Thieving coin maker

colinwbs
Posers and Puzzles 17 Jun '12 20:44
1. 17 Jun '12 20:44
A medieval king had twenty gold coin makers.
He noticed that one was making coins one gram too light and pocketing the difference.
He also found a set of electronic scales which would allow him to take one measurement and then would self-destruct. (if 007 can, so can medieval kings)
All the royal coin makers lined up with a bag of their coins, the king took them, took one measurement and then executed one of his coin makers.

How did he know who to execute?
2. forkedknight
Defend the Universe
17 Jun '12 21:51
Originally posted by colinwbs
A medieval king had twenty gold coin makers.
He noticed that one was making coins one gram too light and pocketing the difference.
He also found a set of electronic scales which would allow him to take one measurement and then would self-destruct. (if 007 can, so can medieval kings)
All the royal coin makers lined up with a bag of their coins, the king t ...[text shortened]... ook one measurement and then executed one of his coin makers.

How did he know who to execute?
Number the coin makers 0 - 19

Take the nth coin maker and place n coins on the scale.

Take the expected weight - actual weight.

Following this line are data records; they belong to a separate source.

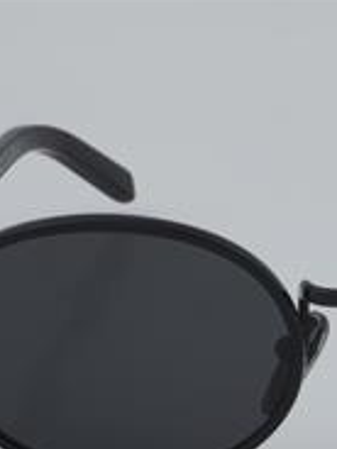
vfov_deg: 11.5
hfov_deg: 8.6
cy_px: 312
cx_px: 369
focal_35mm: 172
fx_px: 2233
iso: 100
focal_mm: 55
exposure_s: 1/4
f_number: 32
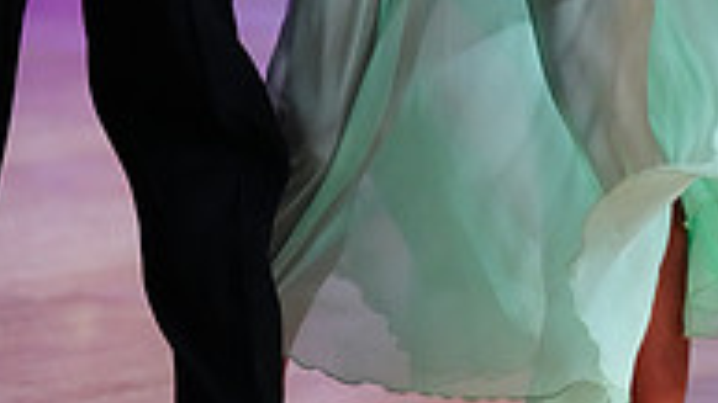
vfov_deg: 2.7
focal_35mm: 445
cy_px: -292
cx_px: 379
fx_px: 8470
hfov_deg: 4.9
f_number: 3.5
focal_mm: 142
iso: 4000
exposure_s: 1/400
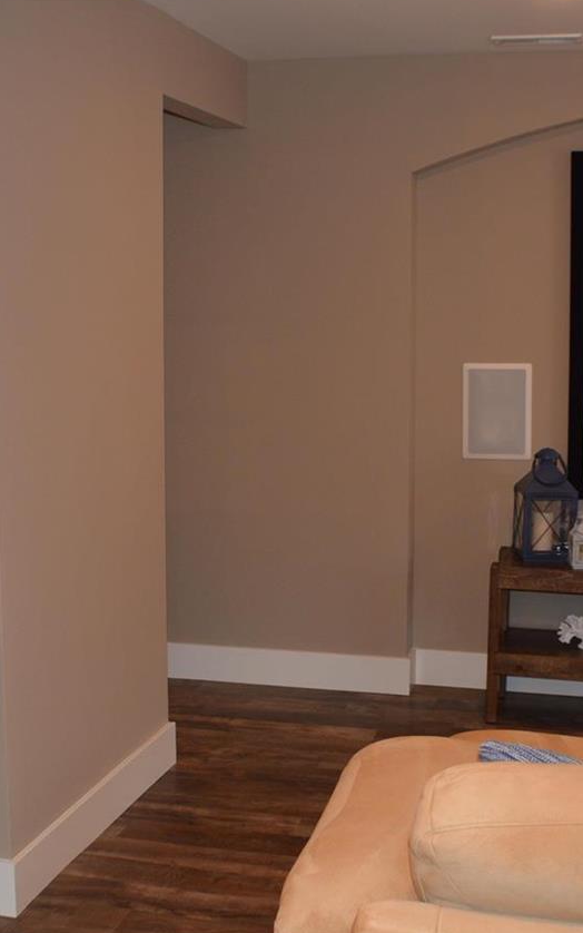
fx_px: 1779
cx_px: 194
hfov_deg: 18.6
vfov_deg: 29.4
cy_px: 468
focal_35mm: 70
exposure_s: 1/60
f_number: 4
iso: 400
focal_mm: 24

You will get the number of the coin maker responsible in grams.
3. sonhouse
Fast and Curious
21 Jun '12 10:00
Originally posted by forkedknight
Number the coin makers 0 - 19

Take the nth coin maker and place n coins on the scale.

Take the expected weight - actual weight.

You will get the number of the coin maker responsible in grams.
Me no understand the opening conditions here. Are you saying a random selection and then mixing of the coins together? It seems clear if you had a stack of coins, say 10 each, from each maker twenty measurements for sure would find the thief but knowing how much the coins are expected to weigh could find the thief on measurement #1 or measurement #20 by that method. So how are you selecting the coins to be measured?
4. 21 Jun '12 12:35
Originally posted by sonhouse
Me no understand the opening conditions here. Are you saying a random selection and then mixing of the coins together? It seems clear if you had a stack of coins, say 10 each, from each maker twenty measurements for sure would find the thief but knowing how much the coins are expected to weigh could find the thief on measurement #1 or measurement #20 by that method. So how are you selecting the coins to be measured?
Take 1 coin from minter #1.
Take 2 coins from minter #2.
Take 3 coins from minter #3.
Et cetera, until you get 20 coins from #20.

Put all these coins together. There are 210 coins in total. If all were honest, the pile would weigh 210 times the weight of one coin.

However, if minter 1 is fraudulent, 1 of the coins weighs 1 gram too little, and so does the whole pile.
If minter #2 is fraudulent, 2 coins weigh 1 gram too little, and the pile weighs 2 grams less than it should.
If minter #3 is fraudulent, 3 coins weigh 1 gram too little each, and the whole pile weighs 3 grams less than it should.
And so on, until if #20 is fraudulent, the pile comes up 20 grams too light.

Weigh the entire pile in one go. The amount of weight it comes up short, in grams, is the number of the minter who is cheating you.

Presuming, of course, that there isn't more than one minger among your minters.

(Or, of course, you could just get samples from them all and compare the weight by hand - one gram is a pretty big deficiency on a single coin. For some small ones, such as groats, it could be a quarter of the normal weight!)

Richard
5. sonhouse
Fast and Curious
21 Jun '12 17:01
Originally posted by Shallow Blue
Take 1 coin from minter #1.
Take 2 coins from minter #2.
Take 3 coins from minter #3.
Et cetera, until you get 20 coins from #20.

Put all these coins together. There are 210 coins in total. If all were honest, the pile would weigh 210 times the weight of one coin.

However, if minter 1 is fraudulent, 1 of the coins weighs 1 gram too little, and ...[text shortened]... n. For some small ones, such as groats, it could be a quarter of the normal weight!)

Richard
Bloody clever! Have to remember that!